Avoiding possible spoilers, this evening’s episode included a moment when Rachel heard Shelby Corcoran – Vocal Adrenaline’s director, played by Broadway superstar Idina Menzel – singing. The thing is, earlier in the series we learned that Defying Gravity, a song made famous by Menzel as the original Elphaba in Wicked, was Rachel’s “go to shower song”. Thus, surely she (like all other Wicked devotees) would recognise Idina’s voice anywhere?

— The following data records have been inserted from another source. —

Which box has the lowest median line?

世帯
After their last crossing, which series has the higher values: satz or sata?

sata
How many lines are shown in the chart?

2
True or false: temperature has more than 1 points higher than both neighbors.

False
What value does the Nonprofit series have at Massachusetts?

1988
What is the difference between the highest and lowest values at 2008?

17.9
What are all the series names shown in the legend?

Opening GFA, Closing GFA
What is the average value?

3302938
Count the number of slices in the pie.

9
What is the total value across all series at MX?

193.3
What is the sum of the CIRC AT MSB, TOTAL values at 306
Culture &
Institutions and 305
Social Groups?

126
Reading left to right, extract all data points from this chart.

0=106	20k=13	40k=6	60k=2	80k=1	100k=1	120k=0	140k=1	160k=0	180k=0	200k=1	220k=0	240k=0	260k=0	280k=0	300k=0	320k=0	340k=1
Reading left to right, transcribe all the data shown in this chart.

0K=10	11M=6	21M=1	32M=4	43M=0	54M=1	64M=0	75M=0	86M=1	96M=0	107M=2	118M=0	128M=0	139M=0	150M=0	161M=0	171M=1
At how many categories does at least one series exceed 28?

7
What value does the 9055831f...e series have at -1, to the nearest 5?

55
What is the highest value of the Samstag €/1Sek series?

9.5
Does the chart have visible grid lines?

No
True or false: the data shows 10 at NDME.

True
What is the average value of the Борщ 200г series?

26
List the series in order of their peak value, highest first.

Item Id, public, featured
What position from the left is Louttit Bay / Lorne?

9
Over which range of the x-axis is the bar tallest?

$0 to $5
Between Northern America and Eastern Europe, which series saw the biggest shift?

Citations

Then there’s the things you have to ignore, just so that things make sense. Two EastEnders examples spring to mind: do the Carry On films exist in a world where Barbara Windsor is the local pub’s landlady? Have the people of Walford never seen the wonder that is Gavin & Stacey because the guy who played Archie Mitchell is Gavin’s Dad? 
Or, how about the fabulous Brockman family of Outnumbered fame? They seem like just the kind of family who might have Radio 4 on in the background, particularly at lunchtime on Saturday when the Friday night comedy programme’s repeated. But how could you reconcile Hugh Dennis’ hosting of The Now Show with his other role as Pete Brockman, put-upon father of three? [Incidentally, I would love to see a hybrid of the two programmes in which Karen (or the girl who plays her) gets to host a political debate or simply take part as a contributor, it would be amazing!] 
Am I simply thinking way too much??

There are plenty more, but the heat and the lateness of the hour is frazzling my brain. Instead, I leave you with another Glee related snippet – a tribute to the wonder that is Brittany. Even if you’ve not watched Glee, watch this video, you need to know about a girl who thinks dolphins are gay sharks – trust me! 

Can I ask you a question about the Bible?

Today’s Friday entertainment comes thanks to my Dad and the BBC. (More thanks is probably due the BBC, Dad simply e-mailed me the link.)

I’m sure I’ve raved about Outnumbered before, it’s a gem of a sitcom – mostly thanks to its precocious cast whose roles are almost entirely improvised. My parents love it and I think this clip is now a part of my Dad’s mission to educate his students (he’s principal of a school for vicars) in how to deal with over-intelligent children who ask too many questions.
Dad says he’s well placed to teach this as he had to deal with his own Karen (the 6 year old star of the show) for many, many years. Apparently he means me. I’m trying not to take offense.
Anyway, this is a hilarious clip. The e-mail that went with it ended with the line: “If this doesn’t put people off ordination, nothing will!” Duely noted. Thanks Dad.